- Directive
Copy the material below from its first line through the line containing "8: (600, 4)", renaming every "images" as "frames" and leaving everything else unchanged.

[Saved data entries]

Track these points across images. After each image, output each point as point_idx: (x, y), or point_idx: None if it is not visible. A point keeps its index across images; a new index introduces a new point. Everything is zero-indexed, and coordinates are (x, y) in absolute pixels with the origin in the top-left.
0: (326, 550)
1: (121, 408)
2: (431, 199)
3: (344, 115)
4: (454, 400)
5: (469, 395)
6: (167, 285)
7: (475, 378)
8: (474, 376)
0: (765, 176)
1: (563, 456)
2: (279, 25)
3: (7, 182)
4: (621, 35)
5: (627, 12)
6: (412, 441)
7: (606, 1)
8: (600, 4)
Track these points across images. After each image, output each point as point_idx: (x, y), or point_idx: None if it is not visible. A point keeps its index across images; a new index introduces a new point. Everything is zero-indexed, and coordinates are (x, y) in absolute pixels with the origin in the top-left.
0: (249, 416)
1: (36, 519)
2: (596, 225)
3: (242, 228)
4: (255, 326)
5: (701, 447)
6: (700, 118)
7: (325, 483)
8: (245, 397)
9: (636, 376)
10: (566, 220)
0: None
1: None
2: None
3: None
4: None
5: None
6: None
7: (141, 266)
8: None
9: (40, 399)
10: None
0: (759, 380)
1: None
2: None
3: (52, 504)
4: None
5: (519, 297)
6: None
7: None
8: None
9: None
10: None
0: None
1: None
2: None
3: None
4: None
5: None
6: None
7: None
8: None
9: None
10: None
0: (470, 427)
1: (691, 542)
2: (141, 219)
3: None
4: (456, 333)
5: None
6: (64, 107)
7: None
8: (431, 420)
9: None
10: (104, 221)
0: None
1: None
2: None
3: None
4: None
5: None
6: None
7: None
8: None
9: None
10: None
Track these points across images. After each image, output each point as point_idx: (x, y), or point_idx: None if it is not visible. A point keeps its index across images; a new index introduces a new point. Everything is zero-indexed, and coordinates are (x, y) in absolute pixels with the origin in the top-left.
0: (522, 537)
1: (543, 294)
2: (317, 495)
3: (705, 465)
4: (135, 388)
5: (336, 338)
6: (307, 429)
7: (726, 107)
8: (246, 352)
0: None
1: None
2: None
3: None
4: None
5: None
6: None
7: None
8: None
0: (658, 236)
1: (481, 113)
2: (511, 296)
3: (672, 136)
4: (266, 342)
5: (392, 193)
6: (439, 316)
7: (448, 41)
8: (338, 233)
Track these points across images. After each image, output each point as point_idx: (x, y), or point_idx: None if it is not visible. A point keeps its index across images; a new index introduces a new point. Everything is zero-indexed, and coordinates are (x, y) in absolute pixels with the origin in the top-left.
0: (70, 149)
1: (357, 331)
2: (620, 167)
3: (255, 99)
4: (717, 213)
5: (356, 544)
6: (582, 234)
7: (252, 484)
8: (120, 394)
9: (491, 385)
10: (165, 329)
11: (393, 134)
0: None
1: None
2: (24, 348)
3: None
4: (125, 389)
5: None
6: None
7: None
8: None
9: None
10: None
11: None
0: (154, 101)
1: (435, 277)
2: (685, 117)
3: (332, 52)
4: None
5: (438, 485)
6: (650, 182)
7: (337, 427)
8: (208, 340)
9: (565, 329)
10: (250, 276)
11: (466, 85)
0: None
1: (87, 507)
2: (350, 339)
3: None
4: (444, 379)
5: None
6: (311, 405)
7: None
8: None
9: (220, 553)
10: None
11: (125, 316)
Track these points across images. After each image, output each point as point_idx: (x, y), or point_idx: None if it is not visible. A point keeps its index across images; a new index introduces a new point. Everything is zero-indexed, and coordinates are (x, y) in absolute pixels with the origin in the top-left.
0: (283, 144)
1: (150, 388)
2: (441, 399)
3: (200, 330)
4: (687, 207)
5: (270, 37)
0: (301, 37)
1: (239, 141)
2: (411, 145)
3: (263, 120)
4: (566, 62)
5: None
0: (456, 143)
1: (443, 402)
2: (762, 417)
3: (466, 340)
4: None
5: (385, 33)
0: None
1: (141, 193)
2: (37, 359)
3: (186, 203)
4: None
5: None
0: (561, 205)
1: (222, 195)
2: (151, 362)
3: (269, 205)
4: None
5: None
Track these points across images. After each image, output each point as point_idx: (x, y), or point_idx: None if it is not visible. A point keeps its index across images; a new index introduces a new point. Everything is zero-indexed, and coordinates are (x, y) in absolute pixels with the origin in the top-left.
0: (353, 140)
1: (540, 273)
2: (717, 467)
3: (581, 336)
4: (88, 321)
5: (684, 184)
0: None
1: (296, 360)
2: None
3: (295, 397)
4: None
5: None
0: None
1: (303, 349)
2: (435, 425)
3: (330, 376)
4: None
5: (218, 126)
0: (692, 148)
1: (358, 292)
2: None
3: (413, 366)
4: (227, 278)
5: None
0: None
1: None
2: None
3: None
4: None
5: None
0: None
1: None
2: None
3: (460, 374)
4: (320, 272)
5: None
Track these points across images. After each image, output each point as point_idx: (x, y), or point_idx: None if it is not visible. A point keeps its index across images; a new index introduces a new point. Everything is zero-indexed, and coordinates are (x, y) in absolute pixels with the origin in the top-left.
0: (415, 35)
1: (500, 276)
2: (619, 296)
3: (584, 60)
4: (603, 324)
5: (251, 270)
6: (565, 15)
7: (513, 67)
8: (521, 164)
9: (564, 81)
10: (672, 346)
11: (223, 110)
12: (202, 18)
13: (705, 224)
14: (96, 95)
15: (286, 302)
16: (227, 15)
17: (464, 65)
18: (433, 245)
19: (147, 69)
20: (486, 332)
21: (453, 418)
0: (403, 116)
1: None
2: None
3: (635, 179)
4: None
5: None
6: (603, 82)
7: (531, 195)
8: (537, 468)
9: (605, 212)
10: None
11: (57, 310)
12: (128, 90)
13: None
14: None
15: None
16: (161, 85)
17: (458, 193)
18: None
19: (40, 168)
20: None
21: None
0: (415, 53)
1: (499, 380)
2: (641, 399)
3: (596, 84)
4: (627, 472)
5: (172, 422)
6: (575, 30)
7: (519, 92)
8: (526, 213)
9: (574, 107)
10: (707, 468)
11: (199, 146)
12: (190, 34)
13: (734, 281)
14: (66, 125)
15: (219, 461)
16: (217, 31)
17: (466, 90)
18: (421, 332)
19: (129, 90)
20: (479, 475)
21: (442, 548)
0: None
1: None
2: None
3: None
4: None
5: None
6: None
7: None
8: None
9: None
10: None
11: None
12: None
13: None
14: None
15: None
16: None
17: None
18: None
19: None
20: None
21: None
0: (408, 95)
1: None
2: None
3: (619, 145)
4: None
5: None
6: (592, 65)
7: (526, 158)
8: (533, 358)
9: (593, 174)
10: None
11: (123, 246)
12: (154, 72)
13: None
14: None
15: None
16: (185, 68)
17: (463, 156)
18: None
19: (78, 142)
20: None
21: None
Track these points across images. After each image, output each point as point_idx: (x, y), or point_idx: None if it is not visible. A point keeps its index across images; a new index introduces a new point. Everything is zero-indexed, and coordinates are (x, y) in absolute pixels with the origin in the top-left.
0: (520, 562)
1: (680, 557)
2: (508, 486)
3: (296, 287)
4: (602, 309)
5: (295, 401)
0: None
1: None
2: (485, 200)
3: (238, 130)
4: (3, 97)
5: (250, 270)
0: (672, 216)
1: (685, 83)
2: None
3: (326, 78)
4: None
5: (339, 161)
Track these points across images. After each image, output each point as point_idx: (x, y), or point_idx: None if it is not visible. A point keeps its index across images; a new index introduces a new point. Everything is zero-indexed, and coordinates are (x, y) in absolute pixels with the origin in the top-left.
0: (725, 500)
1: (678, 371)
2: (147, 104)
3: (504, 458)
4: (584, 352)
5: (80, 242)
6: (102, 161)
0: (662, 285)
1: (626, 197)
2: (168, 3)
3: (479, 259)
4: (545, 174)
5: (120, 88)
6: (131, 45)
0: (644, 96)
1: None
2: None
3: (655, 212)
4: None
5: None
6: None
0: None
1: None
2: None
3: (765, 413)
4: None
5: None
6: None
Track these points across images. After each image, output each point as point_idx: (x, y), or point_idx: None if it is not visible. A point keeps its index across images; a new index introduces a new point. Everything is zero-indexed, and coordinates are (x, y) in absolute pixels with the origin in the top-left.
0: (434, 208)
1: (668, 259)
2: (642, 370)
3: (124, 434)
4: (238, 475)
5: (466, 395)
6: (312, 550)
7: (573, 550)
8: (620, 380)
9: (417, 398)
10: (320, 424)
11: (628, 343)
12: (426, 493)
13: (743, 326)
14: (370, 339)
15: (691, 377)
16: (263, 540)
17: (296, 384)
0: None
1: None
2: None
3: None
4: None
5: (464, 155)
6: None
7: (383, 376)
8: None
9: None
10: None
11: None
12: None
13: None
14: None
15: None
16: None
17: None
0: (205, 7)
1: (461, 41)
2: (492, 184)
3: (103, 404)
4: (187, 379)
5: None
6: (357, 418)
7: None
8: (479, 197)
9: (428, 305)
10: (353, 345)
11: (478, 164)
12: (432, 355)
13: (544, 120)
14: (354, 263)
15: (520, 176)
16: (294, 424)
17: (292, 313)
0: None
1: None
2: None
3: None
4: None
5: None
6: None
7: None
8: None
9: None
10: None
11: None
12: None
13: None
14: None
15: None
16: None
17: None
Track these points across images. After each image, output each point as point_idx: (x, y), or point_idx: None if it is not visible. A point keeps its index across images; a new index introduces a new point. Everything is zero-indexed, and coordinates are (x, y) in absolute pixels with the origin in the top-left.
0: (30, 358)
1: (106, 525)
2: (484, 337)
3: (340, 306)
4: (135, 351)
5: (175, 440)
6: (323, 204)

- Response
Track these points across frames. After each image, output each point as point_idx: (x, y), or point_idx: None if it is not visible. A point keeps its index across frames; a new index introduces a new point. Everything is zero-indexed, and coordinates are (x, y) in absolute pixels with the origin in the top-left.
0: (326, 550)
1: (121, 408)
2: (431, 199)
3: (344, 115)
4: (454, 400)
5: (469, 395)
6: (167, 285)
7: (475, 378)
8: (474, 376)
0: (765, 176)
1: (563, 456)
2: (279, 25)
3: (7, 182)
4: (621, 35)
5: (627, 12)
6: (412, 441)
7: (606, 1)
8: (600, 4)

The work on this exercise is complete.